** START EXCERPTED RECORDS **

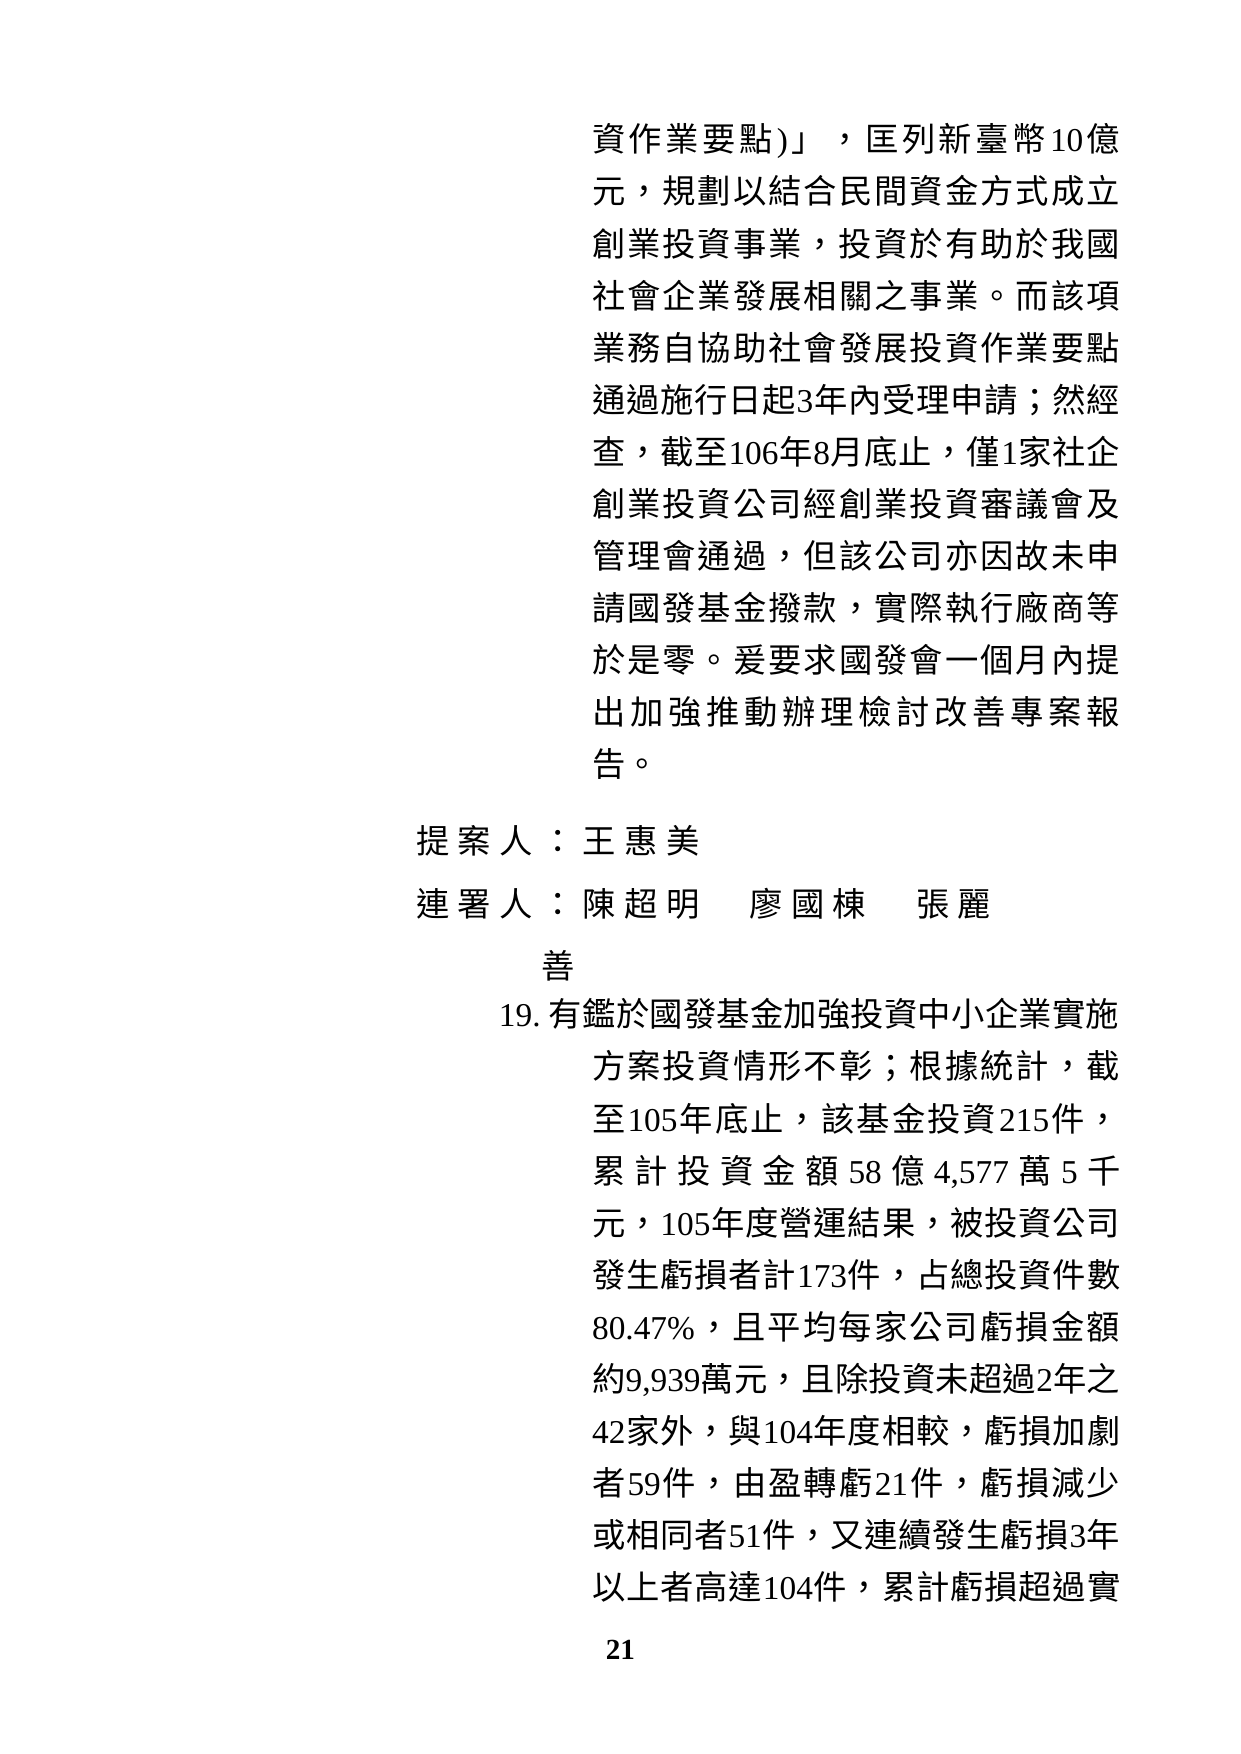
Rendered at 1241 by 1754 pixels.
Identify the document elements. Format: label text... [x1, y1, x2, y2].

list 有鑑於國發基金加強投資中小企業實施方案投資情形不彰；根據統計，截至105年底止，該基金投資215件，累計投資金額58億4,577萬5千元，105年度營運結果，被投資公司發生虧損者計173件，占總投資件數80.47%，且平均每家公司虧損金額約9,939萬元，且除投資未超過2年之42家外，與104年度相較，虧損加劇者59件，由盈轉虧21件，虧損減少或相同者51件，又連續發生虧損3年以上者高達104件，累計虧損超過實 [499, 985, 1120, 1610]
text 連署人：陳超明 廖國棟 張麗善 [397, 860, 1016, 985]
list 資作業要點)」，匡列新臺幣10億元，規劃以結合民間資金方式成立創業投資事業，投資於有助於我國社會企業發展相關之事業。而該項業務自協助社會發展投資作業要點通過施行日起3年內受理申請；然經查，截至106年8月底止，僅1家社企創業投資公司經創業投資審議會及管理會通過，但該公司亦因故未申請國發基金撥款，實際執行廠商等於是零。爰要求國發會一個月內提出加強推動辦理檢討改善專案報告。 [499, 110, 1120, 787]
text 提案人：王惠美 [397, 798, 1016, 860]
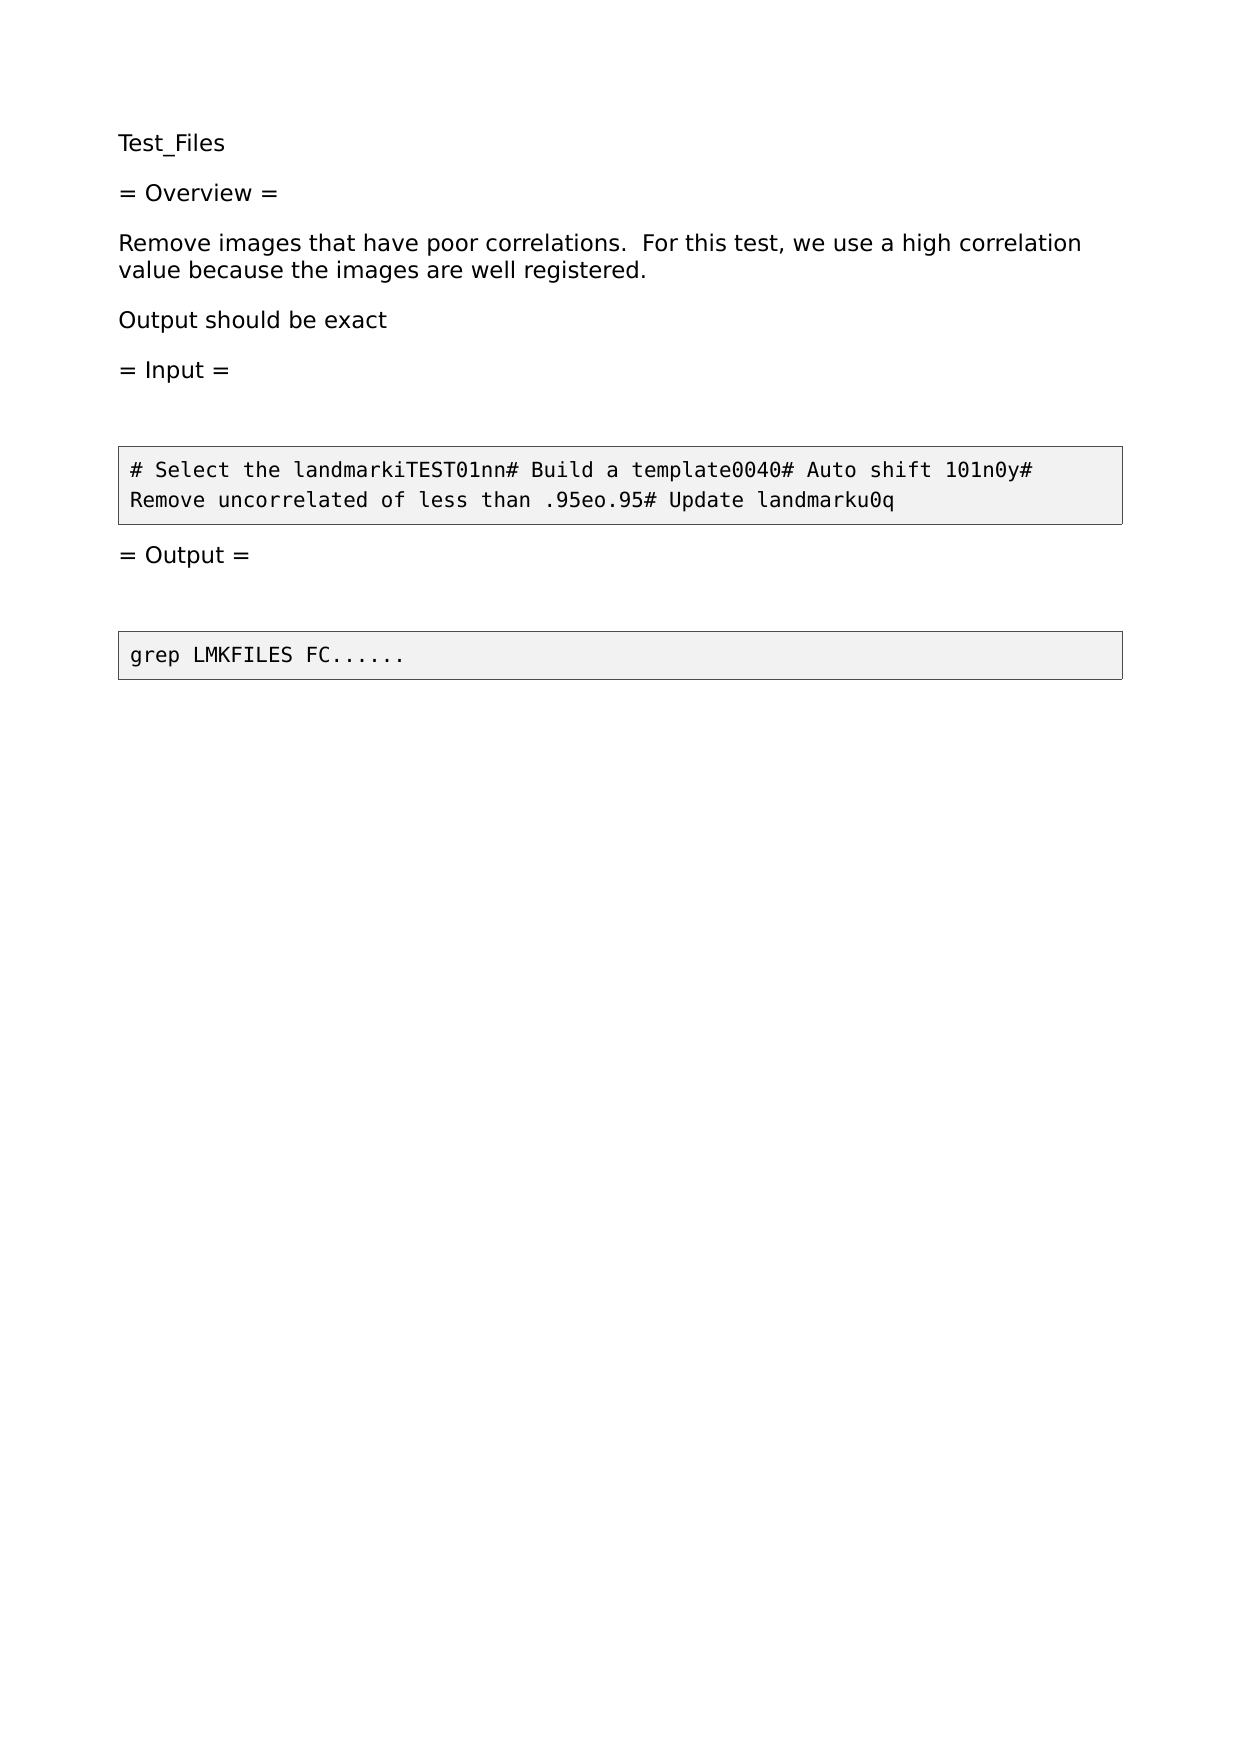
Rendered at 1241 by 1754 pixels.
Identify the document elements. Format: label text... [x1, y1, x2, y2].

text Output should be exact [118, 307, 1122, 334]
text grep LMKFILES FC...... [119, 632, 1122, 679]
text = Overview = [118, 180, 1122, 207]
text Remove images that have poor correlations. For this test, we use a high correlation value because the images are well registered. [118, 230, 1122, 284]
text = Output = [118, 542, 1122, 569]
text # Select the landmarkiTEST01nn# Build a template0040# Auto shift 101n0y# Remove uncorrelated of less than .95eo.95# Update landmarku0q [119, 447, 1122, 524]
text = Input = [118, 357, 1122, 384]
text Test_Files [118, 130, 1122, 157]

** END EXCERPTED RECORDS **
** START EXCERPTED RECORDS **

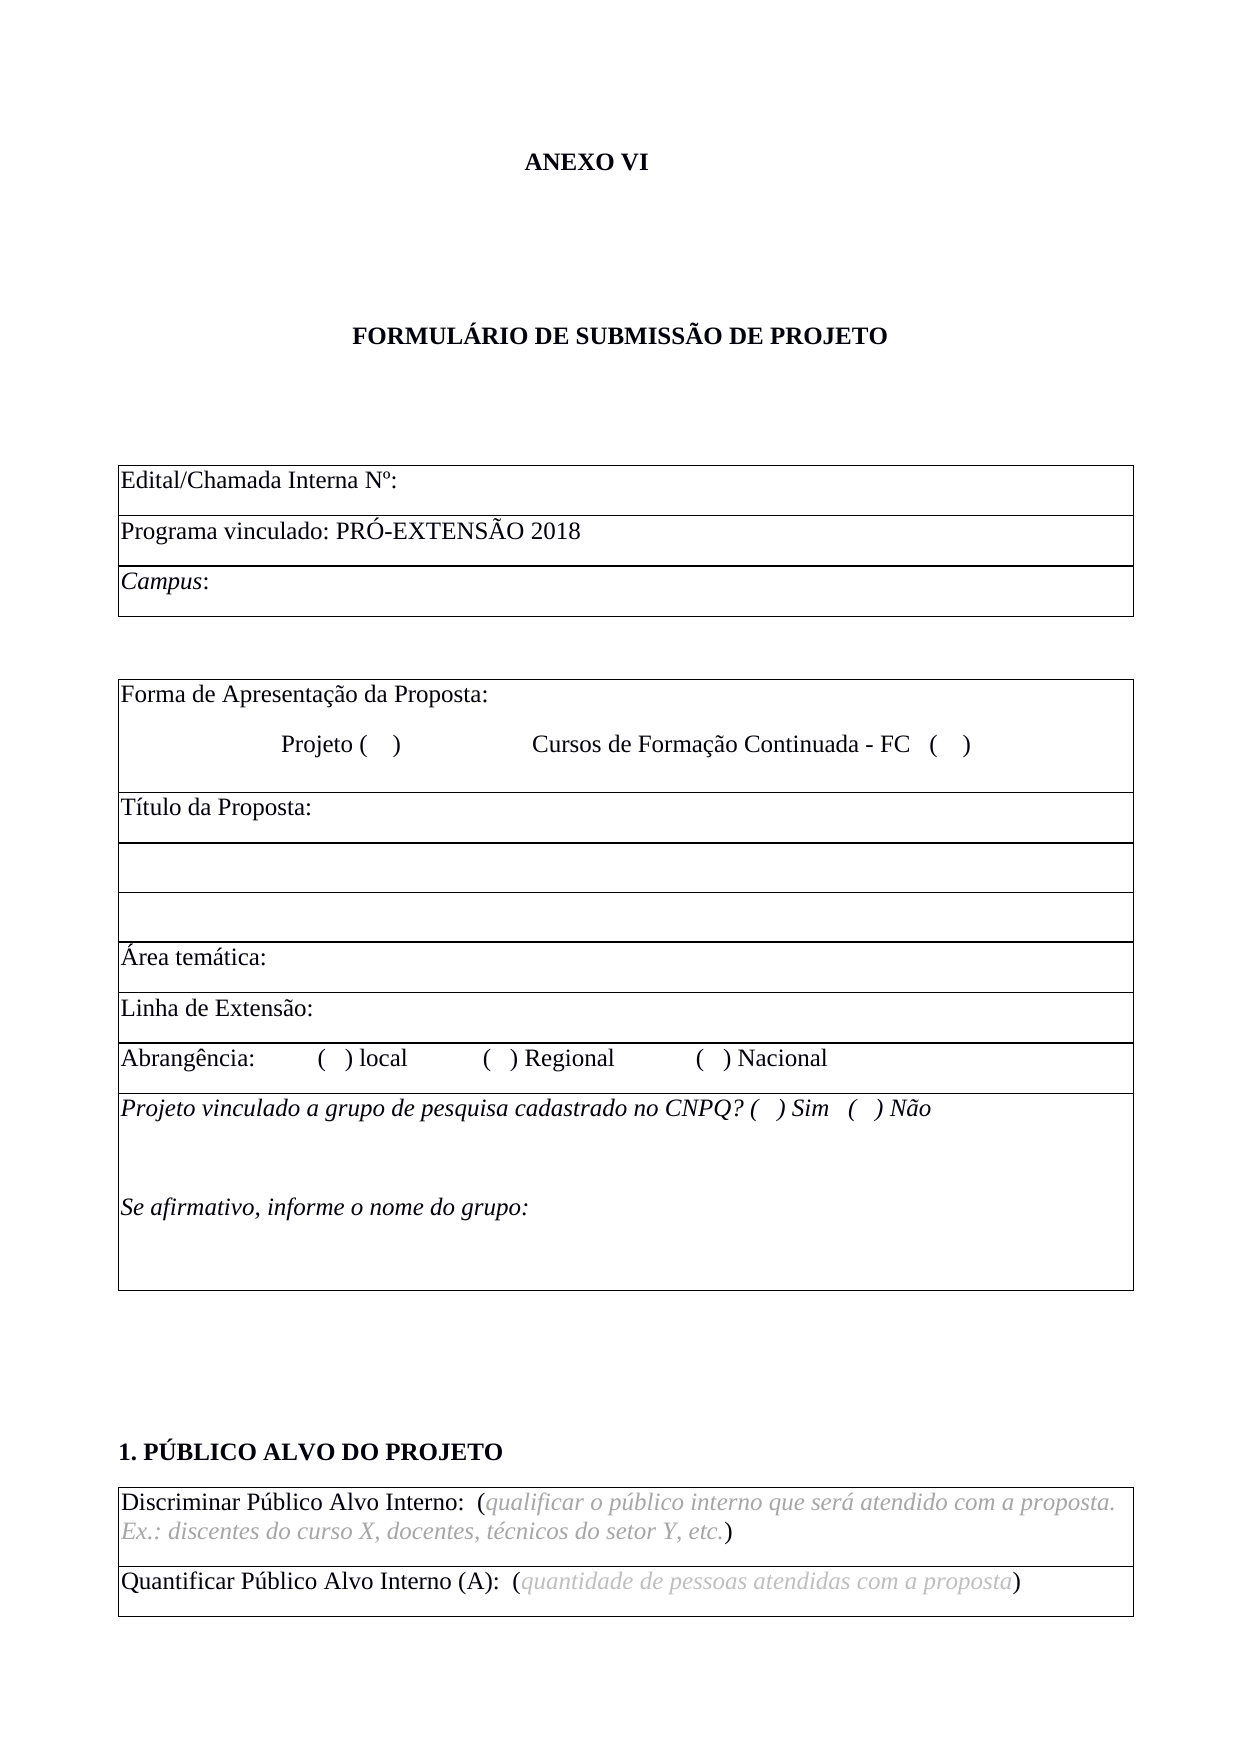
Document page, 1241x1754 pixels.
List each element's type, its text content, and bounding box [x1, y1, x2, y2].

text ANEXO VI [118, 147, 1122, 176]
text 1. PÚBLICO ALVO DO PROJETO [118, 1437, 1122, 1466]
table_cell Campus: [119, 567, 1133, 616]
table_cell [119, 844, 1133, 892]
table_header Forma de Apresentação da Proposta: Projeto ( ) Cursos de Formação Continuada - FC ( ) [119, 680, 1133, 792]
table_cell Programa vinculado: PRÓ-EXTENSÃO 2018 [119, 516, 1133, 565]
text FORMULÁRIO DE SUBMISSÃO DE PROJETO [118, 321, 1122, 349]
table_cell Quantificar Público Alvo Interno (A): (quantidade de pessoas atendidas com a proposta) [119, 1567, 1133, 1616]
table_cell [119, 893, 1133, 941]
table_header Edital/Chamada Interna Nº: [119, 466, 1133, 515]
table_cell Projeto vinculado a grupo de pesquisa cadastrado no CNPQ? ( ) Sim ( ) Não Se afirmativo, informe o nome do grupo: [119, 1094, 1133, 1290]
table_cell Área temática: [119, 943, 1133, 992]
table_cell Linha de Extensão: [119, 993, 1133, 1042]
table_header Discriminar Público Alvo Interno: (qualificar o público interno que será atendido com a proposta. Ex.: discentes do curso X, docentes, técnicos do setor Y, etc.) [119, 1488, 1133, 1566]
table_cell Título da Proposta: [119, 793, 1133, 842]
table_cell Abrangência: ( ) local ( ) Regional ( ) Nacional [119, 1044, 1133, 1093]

** END EXCERPTED RECORDS **
** START EXCERPTED RECORDS **

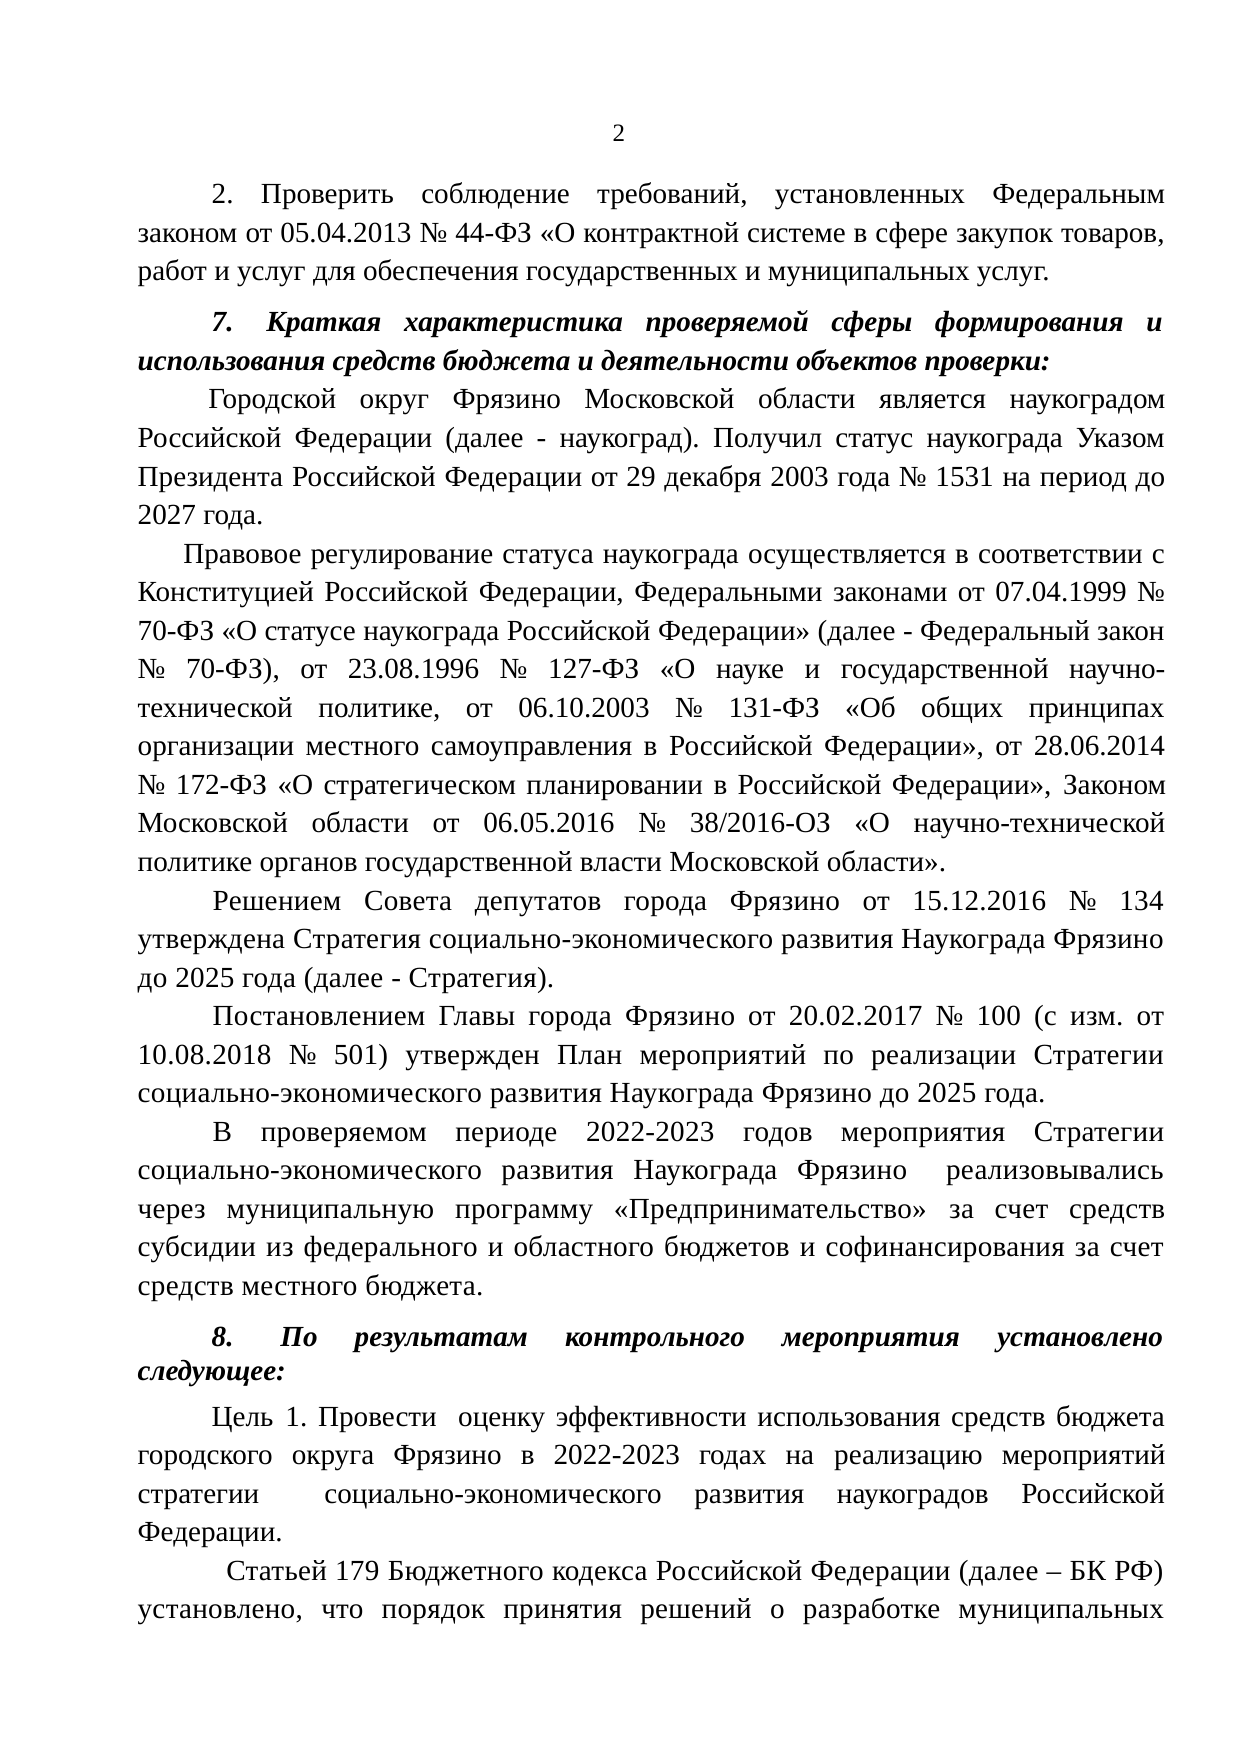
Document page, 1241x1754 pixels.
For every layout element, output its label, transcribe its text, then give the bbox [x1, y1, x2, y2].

** END EXCERPTED RECORDS **

**EXERCISE BRIEF**. Pull out every line in the rows above that contains the string "vinculado".

**SOLUTION FOR THIS EXERCISE**.
table_cell Programa vinculado: PRÓ-EXTENSÃO 2018 [119, 516, 1133, 565]
table_cell Projeto vinculado a grupo de pesquisa cadastrado no CNPQ? ( ) Sim ( ) Não Se afirmativo, informe o nome do grupo: [119, 1094, 1133, 1290]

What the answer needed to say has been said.